• Exercise details
Find and copy the lines in the records beneath this task that contain the word "pixels".

• Extracted records
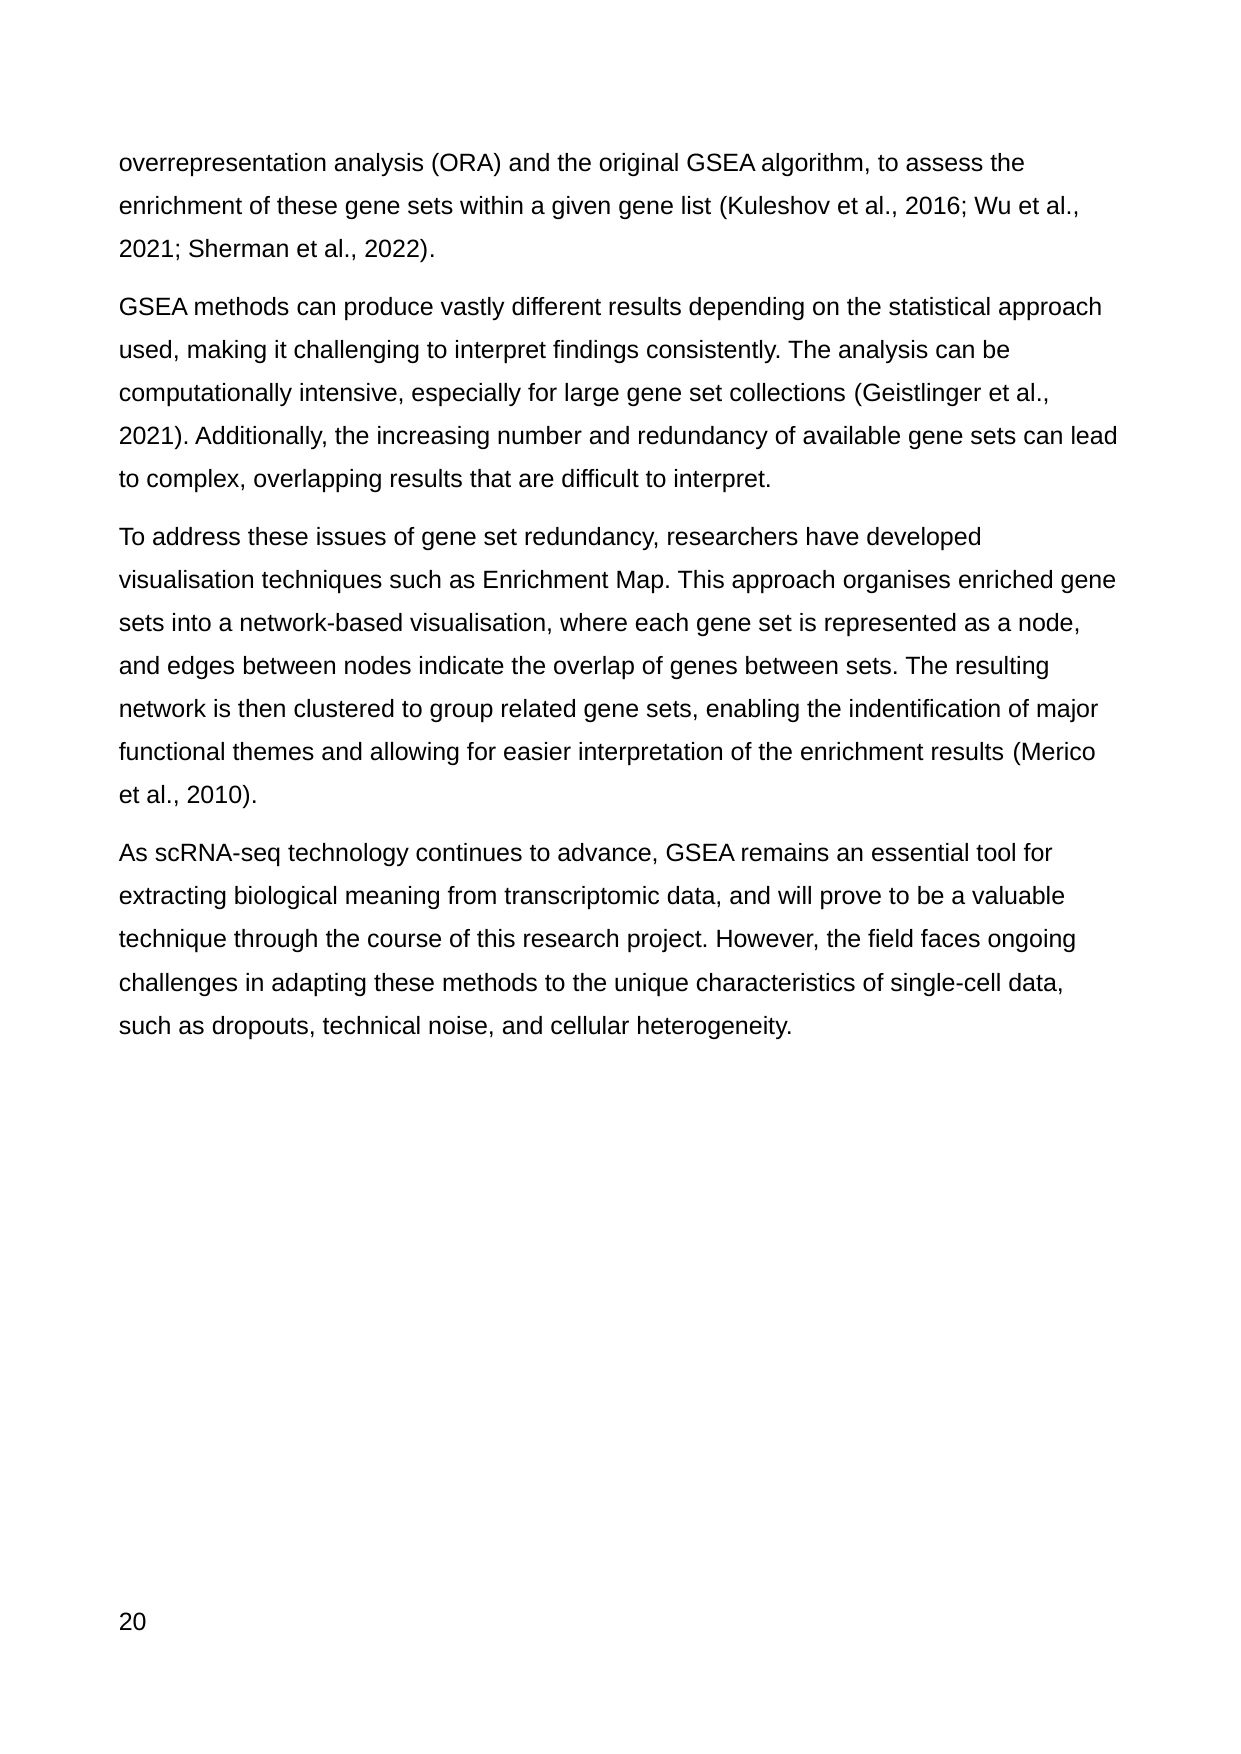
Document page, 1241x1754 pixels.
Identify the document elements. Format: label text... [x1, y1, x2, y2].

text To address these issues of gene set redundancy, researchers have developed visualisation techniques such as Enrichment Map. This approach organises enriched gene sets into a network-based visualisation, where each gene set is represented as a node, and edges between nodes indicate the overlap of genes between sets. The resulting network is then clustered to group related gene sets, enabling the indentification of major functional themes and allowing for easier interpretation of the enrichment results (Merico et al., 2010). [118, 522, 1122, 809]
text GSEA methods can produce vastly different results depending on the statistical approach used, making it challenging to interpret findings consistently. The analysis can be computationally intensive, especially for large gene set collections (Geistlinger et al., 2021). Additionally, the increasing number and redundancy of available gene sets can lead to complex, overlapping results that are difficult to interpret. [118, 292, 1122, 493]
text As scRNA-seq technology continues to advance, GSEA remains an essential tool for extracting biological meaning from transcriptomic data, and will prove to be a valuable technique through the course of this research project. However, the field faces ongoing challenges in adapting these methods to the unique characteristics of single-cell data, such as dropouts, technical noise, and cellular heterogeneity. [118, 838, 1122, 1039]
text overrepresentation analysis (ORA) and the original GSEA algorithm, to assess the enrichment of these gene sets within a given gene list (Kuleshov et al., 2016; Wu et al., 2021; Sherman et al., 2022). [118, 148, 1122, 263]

---

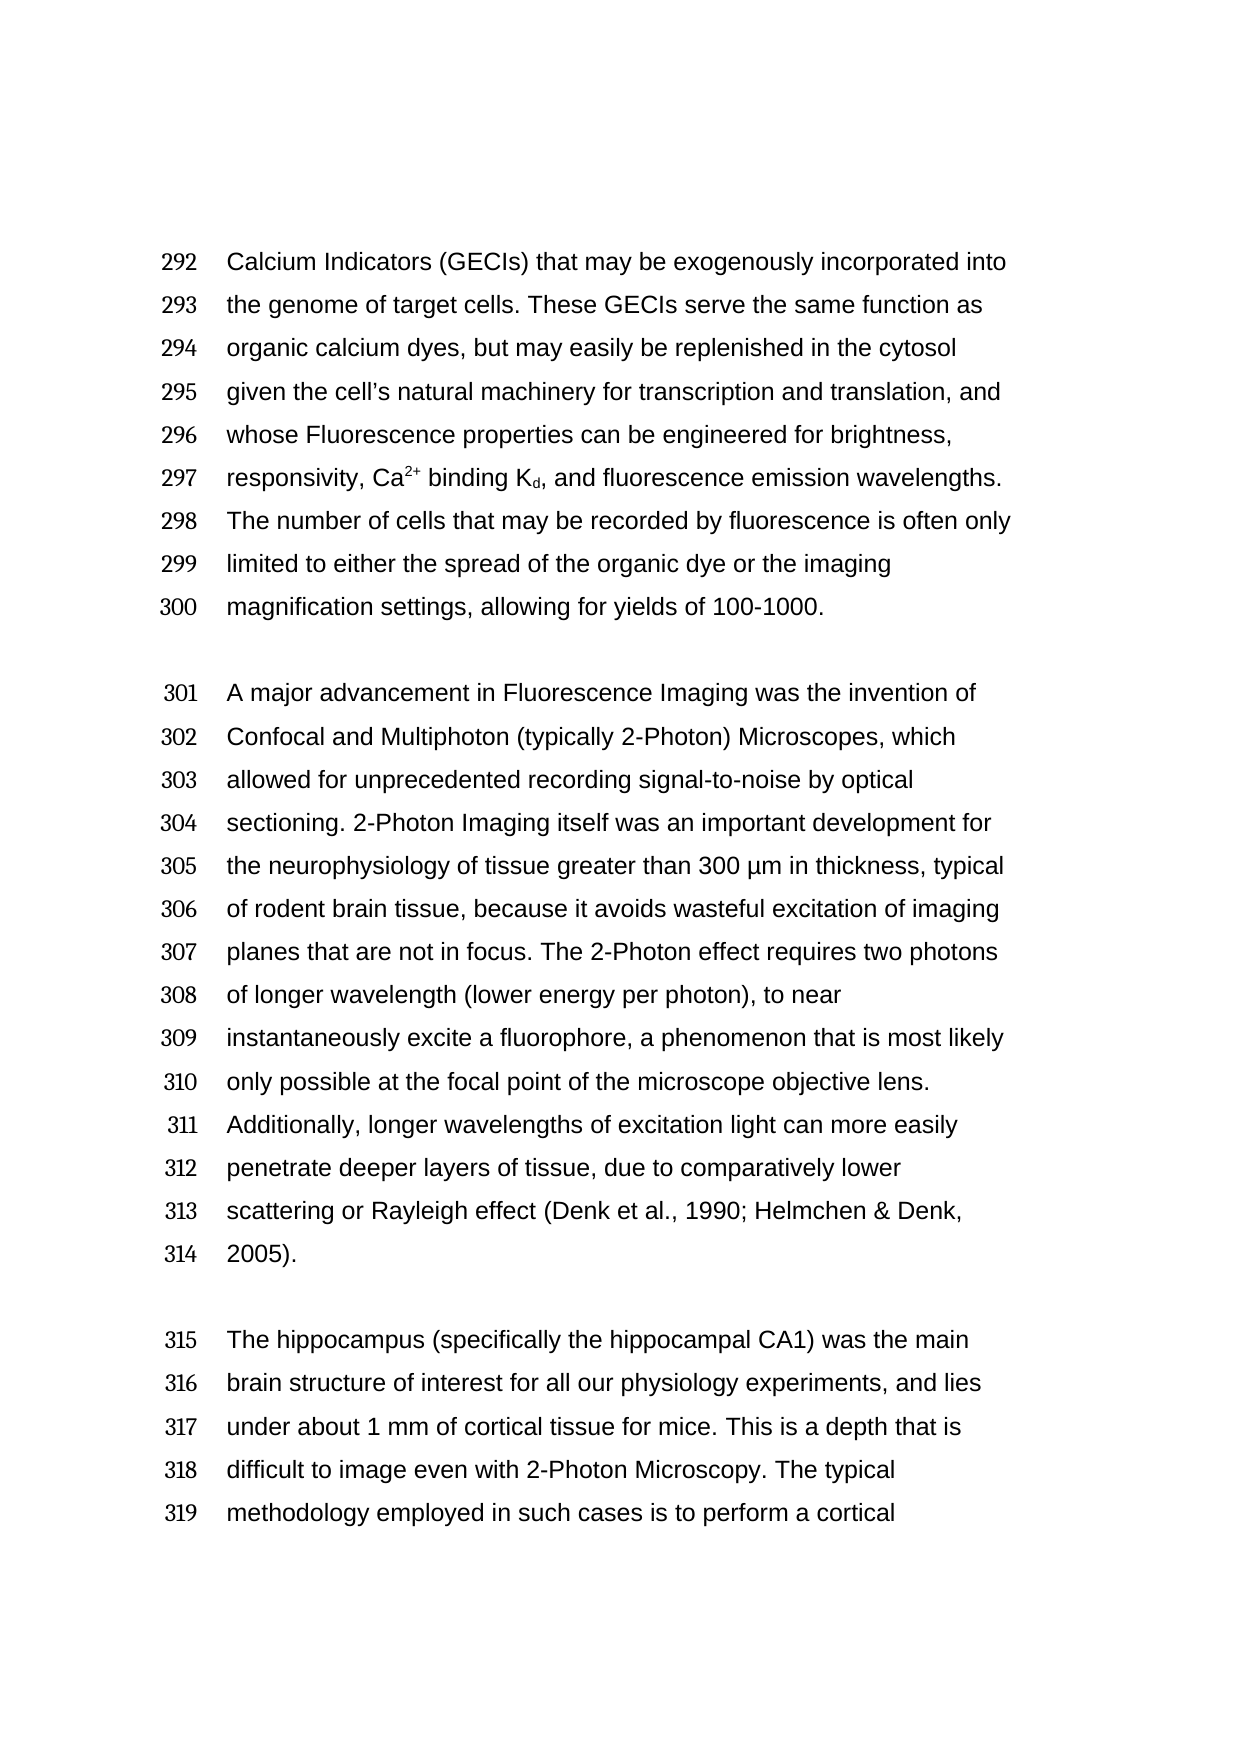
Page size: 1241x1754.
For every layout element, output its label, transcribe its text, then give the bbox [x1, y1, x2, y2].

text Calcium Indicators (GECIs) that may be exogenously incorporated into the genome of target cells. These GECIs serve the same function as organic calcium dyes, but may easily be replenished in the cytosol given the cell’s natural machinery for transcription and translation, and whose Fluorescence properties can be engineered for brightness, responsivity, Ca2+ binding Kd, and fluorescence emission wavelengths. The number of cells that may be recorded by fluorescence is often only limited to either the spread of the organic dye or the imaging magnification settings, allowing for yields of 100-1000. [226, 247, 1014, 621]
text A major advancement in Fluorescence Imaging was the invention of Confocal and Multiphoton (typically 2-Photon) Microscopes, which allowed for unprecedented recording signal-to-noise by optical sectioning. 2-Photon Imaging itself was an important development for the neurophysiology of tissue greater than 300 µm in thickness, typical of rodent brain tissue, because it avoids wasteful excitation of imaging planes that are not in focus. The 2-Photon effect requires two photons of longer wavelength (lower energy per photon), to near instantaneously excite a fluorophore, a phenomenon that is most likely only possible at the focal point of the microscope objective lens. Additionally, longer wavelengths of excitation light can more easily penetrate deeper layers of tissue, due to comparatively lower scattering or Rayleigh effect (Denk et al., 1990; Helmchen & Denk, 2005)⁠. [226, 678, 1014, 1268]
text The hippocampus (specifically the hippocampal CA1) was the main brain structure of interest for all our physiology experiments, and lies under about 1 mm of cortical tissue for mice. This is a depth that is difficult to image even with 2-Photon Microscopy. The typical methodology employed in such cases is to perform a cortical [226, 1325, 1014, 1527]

...

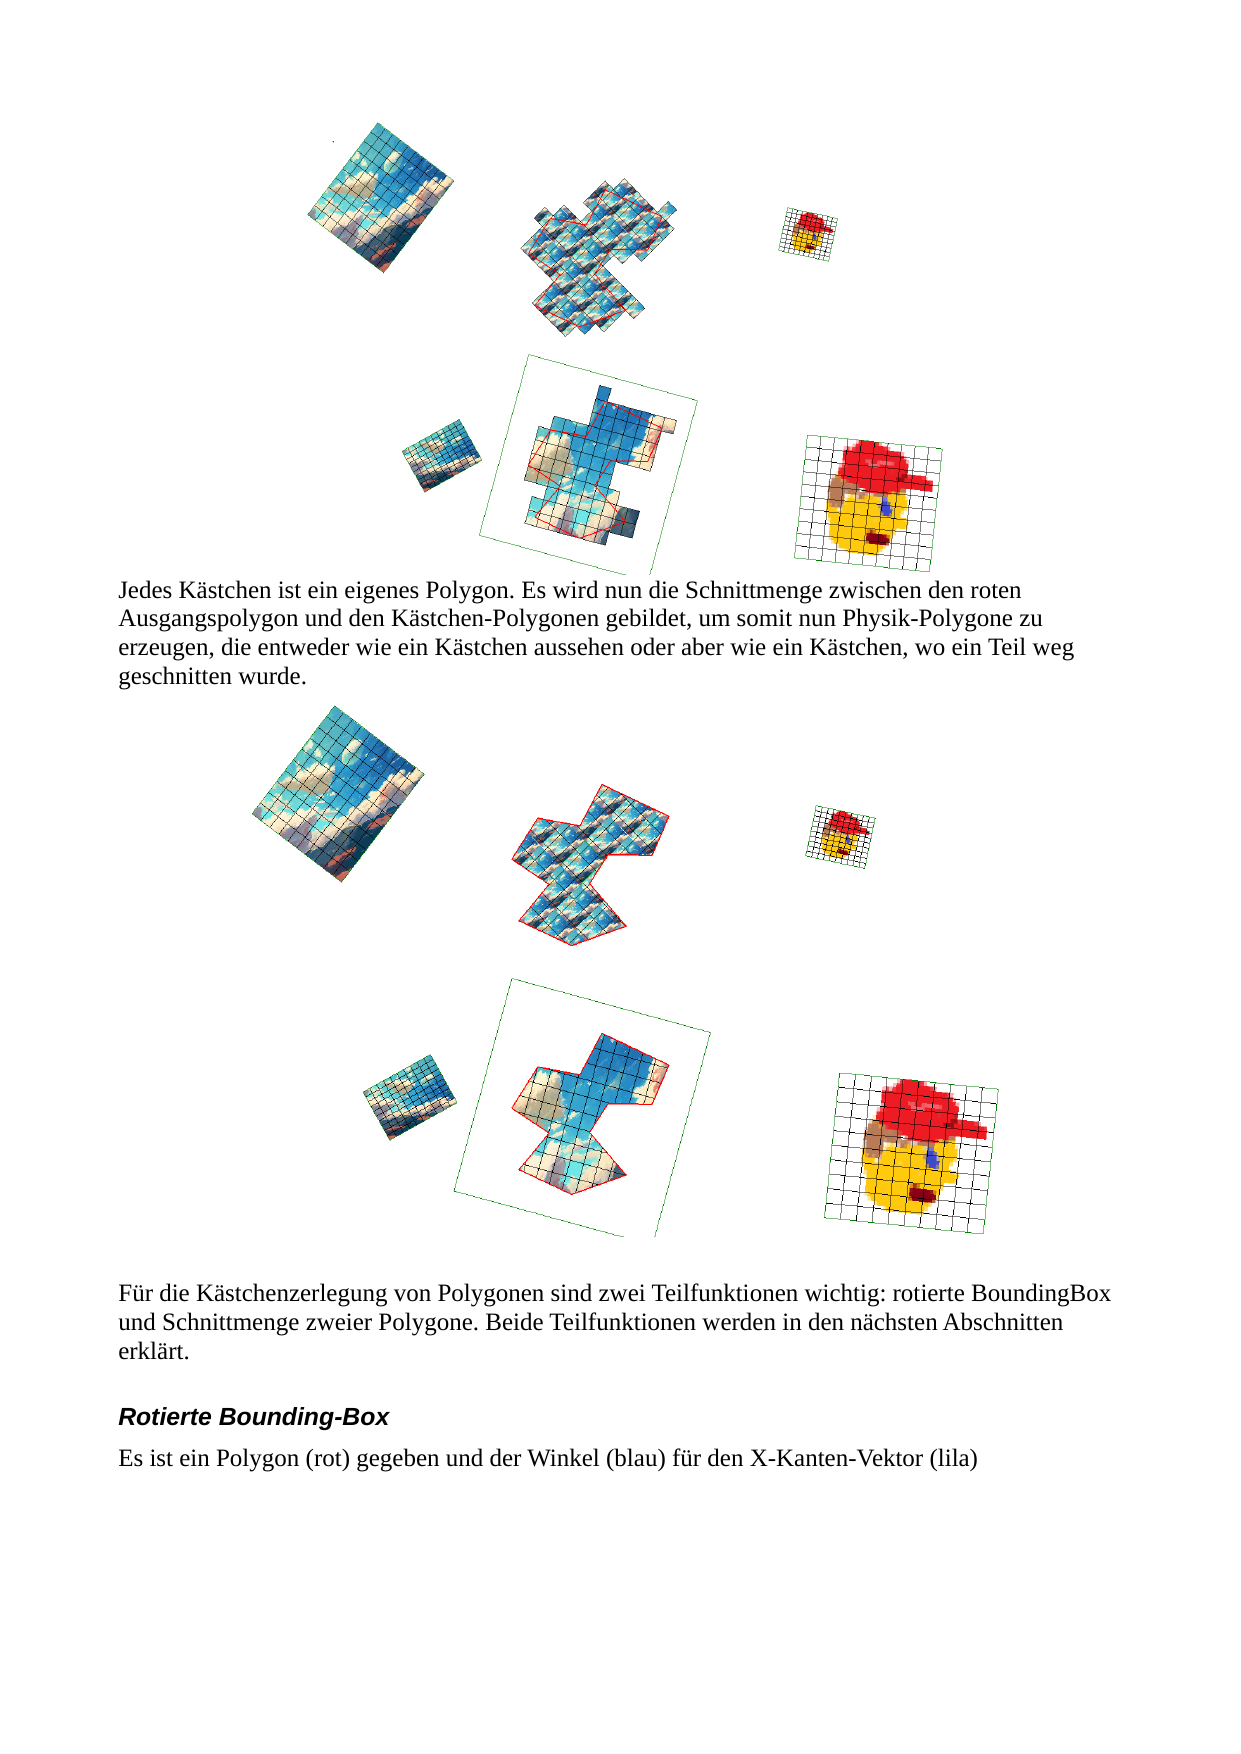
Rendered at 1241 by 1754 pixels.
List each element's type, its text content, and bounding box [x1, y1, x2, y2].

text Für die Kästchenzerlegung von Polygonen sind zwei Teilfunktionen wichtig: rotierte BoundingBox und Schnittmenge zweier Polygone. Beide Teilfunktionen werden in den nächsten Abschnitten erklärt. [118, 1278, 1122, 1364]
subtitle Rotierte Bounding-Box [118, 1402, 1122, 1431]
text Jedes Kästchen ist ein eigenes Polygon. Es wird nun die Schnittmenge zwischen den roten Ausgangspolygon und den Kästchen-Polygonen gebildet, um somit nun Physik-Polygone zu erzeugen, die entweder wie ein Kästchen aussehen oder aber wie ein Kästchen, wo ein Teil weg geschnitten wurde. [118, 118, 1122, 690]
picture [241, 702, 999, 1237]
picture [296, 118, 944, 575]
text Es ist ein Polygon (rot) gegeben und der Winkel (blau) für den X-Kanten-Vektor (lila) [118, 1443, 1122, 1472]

• Reply to the task
Document page, 1241x1754 pixels.
Rendered at 1241 by 1754 pixels.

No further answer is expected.